● **Exercise A**:
Answer each question from the RNAseq analysis mini project text:
(i) Which function wraps every library call when the packages are loaded?
(ii) Which two conditions did the project set out to compare?
(iii) Which dataset was downloaded, and from which database?
● **Exercise B**: Continue the RNAseq analysis mini project text from its last sentence.

RNAseq analysis mini project.

#Loading the data set and preparing it for the analysis. The required packages were loaded.

suppressMessages(library("DESeq2"))
suppressMessages(library("tidyverse"))
suppressMessages(library("recount"))
suppressMessages(library("ggpubr"))
suppressMessages(library("EnhancedVolcano"))
suppressMessages(library("EnsDb.Hsapiens.v86"))
suppressMessages(library("msigdbr"))
suppressMessages(library("clusterProfiler"))
suppressMessages(library("PoiClaClu"))
suppressMessages(library("pheatmap"))
suppressMessages(library("RColorBrewer"))
suppressMessages(library("org.Hs.eg.db"))
suppressMessages(library("DT"))

For this project, I wanted to use RNAseq dataset to compare treated and untreated conditions. So I created a project info to search for treated control models into recount database. I found the SRP065849 fit my description, so I downloaded count data of it.

Data entries:
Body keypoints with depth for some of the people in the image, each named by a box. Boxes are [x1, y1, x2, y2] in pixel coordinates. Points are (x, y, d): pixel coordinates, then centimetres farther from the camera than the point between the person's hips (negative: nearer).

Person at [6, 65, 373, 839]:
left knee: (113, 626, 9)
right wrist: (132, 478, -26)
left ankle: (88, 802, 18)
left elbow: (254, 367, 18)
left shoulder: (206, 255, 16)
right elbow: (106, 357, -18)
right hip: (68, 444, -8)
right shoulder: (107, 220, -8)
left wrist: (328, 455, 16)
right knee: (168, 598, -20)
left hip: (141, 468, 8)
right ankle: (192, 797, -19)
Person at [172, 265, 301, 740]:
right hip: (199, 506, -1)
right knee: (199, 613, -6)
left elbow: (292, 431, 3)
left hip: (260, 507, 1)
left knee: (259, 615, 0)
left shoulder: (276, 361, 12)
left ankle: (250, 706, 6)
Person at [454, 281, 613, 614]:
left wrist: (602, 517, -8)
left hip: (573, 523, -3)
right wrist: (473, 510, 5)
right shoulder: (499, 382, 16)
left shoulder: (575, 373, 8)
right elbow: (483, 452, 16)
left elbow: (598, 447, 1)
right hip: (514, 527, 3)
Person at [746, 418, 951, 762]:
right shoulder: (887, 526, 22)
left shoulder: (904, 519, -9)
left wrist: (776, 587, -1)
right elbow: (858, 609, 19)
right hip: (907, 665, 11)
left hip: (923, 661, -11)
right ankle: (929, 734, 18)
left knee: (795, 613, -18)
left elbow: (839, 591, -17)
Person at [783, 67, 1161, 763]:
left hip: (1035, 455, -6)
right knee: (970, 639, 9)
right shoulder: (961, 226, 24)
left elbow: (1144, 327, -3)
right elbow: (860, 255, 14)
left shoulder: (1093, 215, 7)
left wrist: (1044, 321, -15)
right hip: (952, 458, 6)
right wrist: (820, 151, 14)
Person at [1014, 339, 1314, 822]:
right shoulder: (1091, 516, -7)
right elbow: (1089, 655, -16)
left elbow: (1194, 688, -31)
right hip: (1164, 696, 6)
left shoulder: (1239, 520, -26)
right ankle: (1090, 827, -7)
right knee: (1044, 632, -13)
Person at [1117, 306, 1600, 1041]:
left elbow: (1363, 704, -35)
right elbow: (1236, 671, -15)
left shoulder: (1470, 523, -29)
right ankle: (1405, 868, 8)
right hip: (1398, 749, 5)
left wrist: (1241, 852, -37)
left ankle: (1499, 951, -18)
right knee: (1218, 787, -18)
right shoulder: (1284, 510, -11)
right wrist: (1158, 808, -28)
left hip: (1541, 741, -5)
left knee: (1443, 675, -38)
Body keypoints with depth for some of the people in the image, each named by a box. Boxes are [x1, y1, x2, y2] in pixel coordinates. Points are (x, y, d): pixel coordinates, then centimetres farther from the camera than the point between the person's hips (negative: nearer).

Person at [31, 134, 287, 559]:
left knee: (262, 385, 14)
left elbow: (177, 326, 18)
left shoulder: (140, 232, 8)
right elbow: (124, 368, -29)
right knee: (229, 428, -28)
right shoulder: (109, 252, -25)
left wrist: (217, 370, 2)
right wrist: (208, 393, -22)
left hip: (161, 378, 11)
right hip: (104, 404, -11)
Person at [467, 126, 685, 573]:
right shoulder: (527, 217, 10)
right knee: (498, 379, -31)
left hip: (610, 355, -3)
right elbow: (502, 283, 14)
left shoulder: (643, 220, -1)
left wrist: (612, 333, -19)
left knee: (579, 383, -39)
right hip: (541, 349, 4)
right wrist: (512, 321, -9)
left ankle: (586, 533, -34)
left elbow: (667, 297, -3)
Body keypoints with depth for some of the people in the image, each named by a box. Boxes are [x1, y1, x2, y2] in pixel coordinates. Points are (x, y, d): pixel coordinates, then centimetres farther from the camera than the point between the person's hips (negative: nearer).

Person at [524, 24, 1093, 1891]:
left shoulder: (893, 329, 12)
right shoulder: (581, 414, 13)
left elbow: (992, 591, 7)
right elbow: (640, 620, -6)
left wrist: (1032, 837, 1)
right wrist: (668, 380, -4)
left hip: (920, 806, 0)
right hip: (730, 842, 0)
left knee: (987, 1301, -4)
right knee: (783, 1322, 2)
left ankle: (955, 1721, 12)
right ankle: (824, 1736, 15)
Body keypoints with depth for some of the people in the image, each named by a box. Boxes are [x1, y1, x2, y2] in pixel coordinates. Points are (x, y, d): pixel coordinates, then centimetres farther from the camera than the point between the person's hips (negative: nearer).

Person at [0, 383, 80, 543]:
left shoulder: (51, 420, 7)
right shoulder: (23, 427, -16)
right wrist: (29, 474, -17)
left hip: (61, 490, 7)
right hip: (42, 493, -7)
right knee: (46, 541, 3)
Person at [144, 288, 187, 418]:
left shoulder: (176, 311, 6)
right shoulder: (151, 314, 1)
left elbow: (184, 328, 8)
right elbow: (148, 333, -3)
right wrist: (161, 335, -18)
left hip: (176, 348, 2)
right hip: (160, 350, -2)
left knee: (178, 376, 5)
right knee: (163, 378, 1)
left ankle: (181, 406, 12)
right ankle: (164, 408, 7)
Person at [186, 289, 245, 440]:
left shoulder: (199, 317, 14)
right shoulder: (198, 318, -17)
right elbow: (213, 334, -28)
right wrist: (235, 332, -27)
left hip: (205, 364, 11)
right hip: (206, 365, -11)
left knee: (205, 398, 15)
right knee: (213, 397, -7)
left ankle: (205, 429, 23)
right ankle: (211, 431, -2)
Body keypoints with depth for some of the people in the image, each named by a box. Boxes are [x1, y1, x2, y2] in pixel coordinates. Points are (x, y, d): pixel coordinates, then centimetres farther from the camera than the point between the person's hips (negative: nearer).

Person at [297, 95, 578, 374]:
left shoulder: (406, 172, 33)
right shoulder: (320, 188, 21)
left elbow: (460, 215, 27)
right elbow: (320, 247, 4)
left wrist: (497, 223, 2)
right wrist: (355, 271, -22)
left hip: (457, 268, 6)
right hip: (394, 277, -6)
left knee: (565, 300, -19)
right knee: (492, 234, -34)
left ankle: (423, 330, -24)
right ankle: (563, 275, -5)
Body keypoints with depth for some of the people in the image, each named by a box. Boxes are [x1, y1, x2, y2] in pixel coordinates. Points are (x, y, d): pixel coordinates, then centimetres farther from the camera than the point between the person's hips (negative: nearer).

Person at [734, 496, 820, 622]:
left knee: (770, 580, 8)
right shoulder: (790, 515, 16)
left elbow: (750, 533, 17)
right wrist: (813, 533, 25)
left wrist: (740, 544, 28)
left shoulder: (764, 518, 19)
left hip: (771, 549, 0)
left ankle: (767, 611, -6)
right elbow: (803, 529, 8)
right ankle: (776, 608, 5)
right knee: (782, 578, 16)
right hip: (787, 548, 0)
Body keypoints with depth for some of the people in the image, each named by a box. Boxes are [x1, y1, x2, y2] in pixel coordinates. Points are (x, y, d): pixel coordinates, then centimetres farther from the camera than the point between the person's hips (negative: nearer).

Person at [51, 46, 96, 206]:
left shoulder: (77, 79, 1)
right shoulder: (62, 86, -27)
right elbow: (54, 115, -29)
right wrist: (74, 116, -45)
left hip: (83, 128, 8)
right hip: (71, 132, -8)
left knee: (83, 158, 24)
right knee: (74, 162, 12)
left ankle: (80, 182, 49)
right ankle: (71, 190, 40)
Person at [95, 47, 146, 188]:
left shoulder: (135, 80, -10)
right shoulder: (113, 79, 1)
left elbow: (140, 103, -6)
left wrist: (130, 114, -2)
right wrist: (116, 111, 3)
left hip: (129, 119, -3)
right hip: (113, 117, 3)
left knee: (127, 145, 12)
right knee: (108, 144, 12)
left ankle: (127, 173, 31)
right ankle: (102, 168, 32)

● **Exercise output A**:
(i) suppressMessages
(ii) Treated and untreated conditions
(iii) SRP065849, from the recount database

● **Exercise output B**:
project_info <- abstract_search(query = "treated control")
View(project_info)
selected_study <- "SRP065849"
download_study(selected_study)

The count data was loaded. The read count matrix and sample metadata was checked if they are ready for analysis. I noticed the condition data was not present, so I have to add it manually. I obtained the condition details from the link below and added as a condition column to the rse_gene dataframe.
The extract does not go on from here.